QUESTIONS:
1. In the workshop announcement, rewrite the part that opens with the words containing "The workshop is" and closes with "in International Relations?", putting "attendees" in place of "participants".
2. According to the workshop announcement, in which city will the workshop be held?

EXERCISE TEXT:

_____

Workshop In International Relations: New Challenges And Research Proposal

The Faculty of Finance, Government, and International Relations of Universidad Externado de Colombia, in partnership with the Colombian Network of International Relations (RedIntercol), and with the support of the World International Studies Committee (WISC), invites university professors and researchers linked to the International Relations field, whose research interest is in teaching and/or International Relations theory, to participate in this workshop, which will be carried out in the city of Barranquilla (Colombia) on October 1-2, 2019.


  • Explore the alternatives and research proposals from different parts of the world that are expanding the field of study and analysis of International Relations, including: economic issues, climate change, international migration, international cooperation for development, the influence of ICT’s, cybersecurity, among others, that is to say, those study phenomena that are increasingly diversifying the theoretical-practical analysis.
  • To debate if theoretical pluralism is a valid proposal through which it is possible to give an answer to the classical and new problematics of the discipline.

Thematic tables

The workshop is structured around two thematic tables that will work simultaneously for one day. Each table will have between 12 and 15 participants.

Thematic table 1. New themes and actors / agents in the study of International Relations

  1. Is there a transformation in IR studies?
  2. Is there a thematic frontier of research in International Relations?

Objective: To identify how new topics have been incorporated into research in International Relations and the impact on their studies.

Invited professor and table coordinator: Mónica Herz, PhD in International relations. Associate Professor of the Institute of International Relations (IRI) at PUC-Rio.

Thematic table 2: Theoretical and methodological proposals in the advancement of the discipline.

_____

SOURCE MATERIAL:
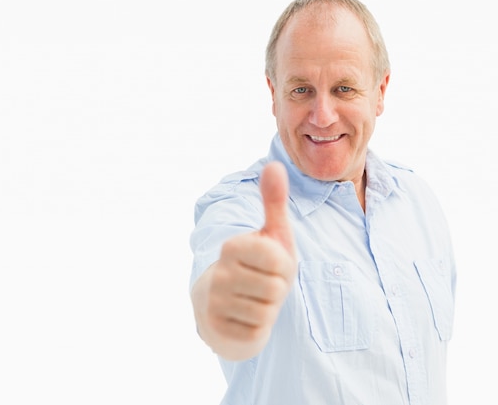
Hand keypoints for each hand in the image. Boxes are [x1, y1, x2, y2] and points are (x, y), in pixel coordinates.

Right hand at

_____

RESPONSES IN ORDER:
1.
The workshop is structured around two thematic tables that will work simultaneously for one day. Each table will have between 12 and 15 attendees.

Thematic table 1. New themes and actors / agents in the study of International Relations

  1. Is there a transformation in IR studies?
  2. Is there a thematic frontier of research in International Relations?

2. Barranquilla, Colombia.